**题目要求**
把记录从开头一直到含有“picture [318, 228, 1312, 1048]”的那一行逐字照抄下来，首尾两行都要包括在内。

==== 输入记录 ====

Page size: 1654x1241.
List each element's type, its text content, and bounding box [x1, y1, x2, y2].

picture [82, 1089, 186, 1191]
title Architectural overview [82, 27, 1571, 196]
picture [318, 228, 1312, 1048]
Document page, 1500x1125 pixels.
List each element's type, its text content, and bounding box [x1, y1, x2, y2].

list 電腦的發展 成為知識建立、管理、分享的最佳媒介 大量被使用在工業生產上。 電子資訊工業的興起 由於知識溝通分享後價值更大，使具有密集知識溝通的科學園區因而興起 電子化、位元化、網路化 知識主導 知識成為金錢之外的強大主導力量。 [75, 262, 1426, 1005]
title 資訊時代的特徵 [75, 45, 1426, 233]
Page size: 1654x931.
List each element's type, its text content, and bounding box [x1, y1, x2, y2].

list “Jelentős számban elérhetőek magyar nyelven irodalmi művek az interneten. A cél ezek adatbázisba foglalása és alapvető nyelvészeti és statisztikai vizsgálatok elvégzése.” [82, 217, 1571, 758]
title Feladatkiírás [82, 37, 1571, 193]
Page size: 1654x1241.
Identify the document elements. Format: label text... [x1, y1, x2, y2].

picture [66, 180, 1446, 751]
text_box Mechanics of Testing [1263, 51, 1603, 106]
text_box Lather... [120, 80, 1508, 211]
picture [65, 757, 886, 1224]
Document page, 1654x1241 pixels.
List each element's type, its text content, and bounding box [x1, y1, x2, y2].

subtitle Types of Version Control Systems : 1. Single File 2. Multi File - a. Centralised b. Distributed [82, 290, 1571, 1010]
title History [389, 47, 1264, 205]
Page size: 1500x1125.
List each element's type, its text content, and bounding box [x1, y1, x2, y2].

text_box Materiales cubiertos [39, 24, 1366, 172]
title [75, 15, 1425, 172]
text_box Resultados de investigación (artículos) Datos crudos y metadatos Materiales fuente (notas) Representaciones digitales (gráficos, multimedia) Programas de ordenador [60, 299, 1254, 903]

====

**参考答案**
Page size: 1654x1241.
List each element's type, its text content, and bounding box [x1, y1, x2, y2].

picture [82, 1089, 186, 1191]
title Architectural overview [82, 27, 1571, 196]
picture [318, 228, 1312, 1048]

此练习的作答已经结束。